**Task directions:** Every line below is to be set down again exactly; any image stays out.

[Extracted page text data]
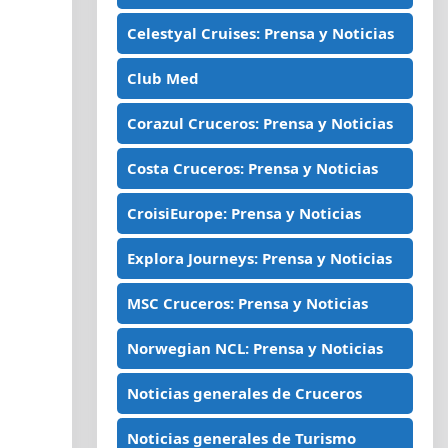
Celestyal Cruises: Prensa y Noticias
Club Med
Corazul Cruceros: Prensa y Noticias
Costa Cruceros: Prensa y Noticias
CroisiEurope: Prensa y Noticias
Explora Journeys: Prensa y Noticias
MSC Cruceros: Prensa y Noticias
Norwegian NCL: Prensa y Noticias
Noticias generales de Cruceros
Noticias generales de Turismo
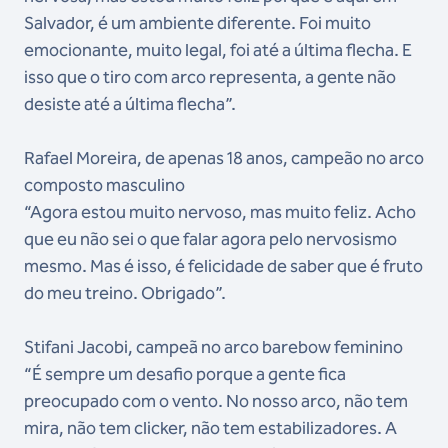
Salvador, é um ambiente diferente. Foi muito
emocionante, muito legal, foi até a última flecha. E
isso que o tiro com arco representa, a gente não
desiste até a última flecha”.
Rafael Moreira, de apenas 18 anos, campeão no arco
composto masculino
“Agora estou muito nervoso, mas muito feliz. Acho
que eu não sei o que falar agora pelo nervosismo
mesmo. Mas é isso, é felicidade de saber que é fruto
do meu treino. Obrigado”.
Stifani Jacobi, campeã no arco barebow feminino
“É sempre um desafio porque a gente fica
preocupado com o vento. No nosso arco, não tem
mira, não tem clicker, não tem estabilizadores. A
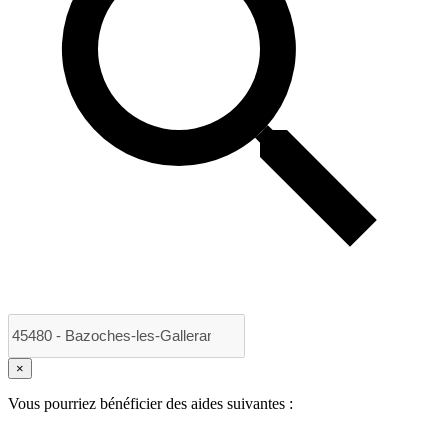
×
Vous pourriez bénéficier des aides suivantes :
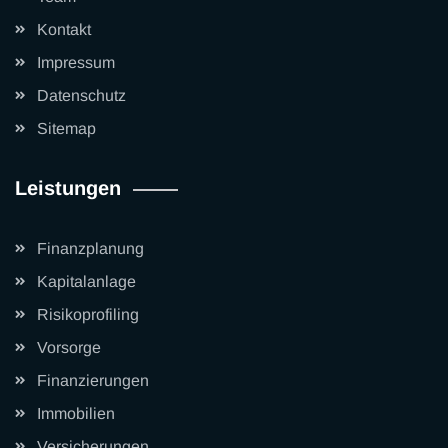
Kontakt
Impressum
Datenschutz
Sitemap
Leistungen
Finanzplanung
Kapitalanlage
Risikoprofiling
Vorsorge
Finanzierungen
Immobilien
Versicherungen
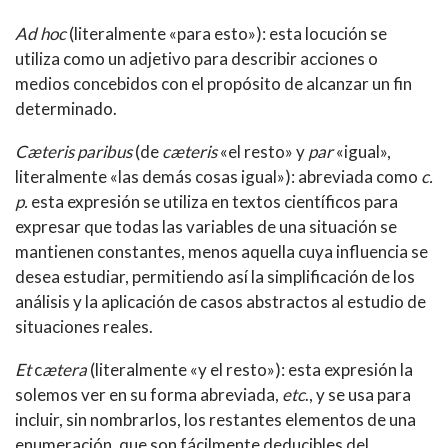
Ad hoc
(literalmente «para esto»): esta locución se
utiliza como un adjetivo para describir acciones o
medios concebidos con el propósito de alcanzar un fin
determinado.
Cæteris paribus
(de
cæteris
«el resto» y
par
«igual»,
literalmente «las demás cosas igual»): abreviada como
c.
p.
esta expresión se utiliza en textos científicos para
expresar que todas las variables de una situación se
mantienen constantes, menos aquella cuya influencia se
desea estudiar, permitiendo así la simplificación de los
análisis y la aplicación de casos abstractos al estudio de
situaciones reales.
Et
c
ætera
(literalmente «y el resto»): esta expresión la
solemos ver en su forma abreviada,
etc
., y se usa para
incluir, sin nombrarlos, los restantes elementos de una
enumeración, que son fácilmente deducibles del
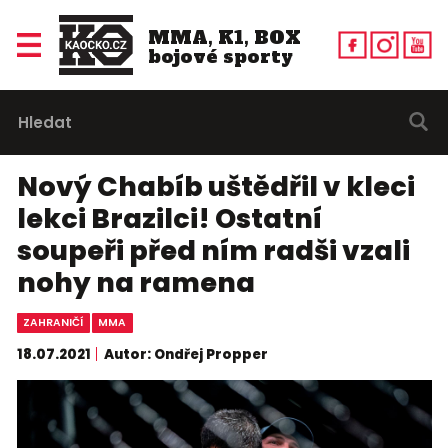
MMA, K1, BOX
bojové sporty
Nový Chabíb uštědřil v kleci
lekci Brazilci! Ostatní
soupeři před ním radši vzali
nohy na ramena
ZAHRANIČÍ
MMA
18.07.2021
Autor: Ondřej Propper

**Task solution:**
Celestyal Cruises: Prensa y Noticias
Club Med
Corazul Cruceros: Prensa y Noticias
Costa Cruceros: Prensa y Noticias
CroisiEurope: Prensa y Noticias
Explora Journeys: Prensa y Noticias
MSC Cruceros: Prensa y Noticias
Norwegian NCL: Prensa y Noticias
Noticias generales de Cruceros
Noticias generales de Turismo
Salvador, é um ambiente diferente. Foi muito
emocionante, muito legal, foi até a última flecha. E
isso que o tiro com arco representa, a gente não
desiste até a última flecha”.
Rafael Moreira, de apenas 18 anos, campeão no arco
composto masculino
“Agora estou muito nervoso, mas muito feliz. Acho
que eu não sei o que falar agora pelo nervosismo
mesmo. Mas é isso, é felicidade de saber que é fruto
do meu treino. Obrigado”.
Stifani Jacobi, campeã no arco barebow feminino
“É sempre um desafio porque a gente fica
preocupado com o vento. No nosso arco, não tem
mira, não tem clicker, não tem estabilizadores. A
×
Vous pourriez bénéficier des aides suivantes :
Kontakt
Impressum
Datenschutz
Sitemap
Leistungen
Finanzplanung
Kapitalanlage
Risikoprofiling
Vorsorge
Finanzierungen
Immobilien
Versicherungen
Ad hoc
(literalmente «para esto»): esta locución se
utiliza como un adjetivo para describir acciones o
medios concebidos con el propósito de alcanzar un fin
determinado.
Cæteris paribus
(de
cæteris
«el resto» y
par
«igual»,
literalmente «las demás cosas igual»): abreviada como
c.
p.
esta expresión se utiliza en textos científicos para
expresar que todas las variables de una situación se
mantienen constantes, menos aquella cuya influencia se
desea estudiar, permitiendo así la simplificación de los
análisis y la aplicación de casos abstractos al estudio de
situaciones reales.
Et
c
ætera
(literalmente «y el resto»): esta expresión la
solemos ver en su forma abreviada,
etc
., y se usa para
incluir, sin nombrarlos, los restantes elementos de una
enumeración, que son fácilmente deducibles del
MMA, K1, BOX
bojové sporty
Nový Chabíb uštědřil v kleci
lekci Brazilci! Ostatní
soupeři před ním radši vzali
nohy na ramena
ZAHRANIČÍ
MMA
18.07.2021
Autor: Ondřej Propper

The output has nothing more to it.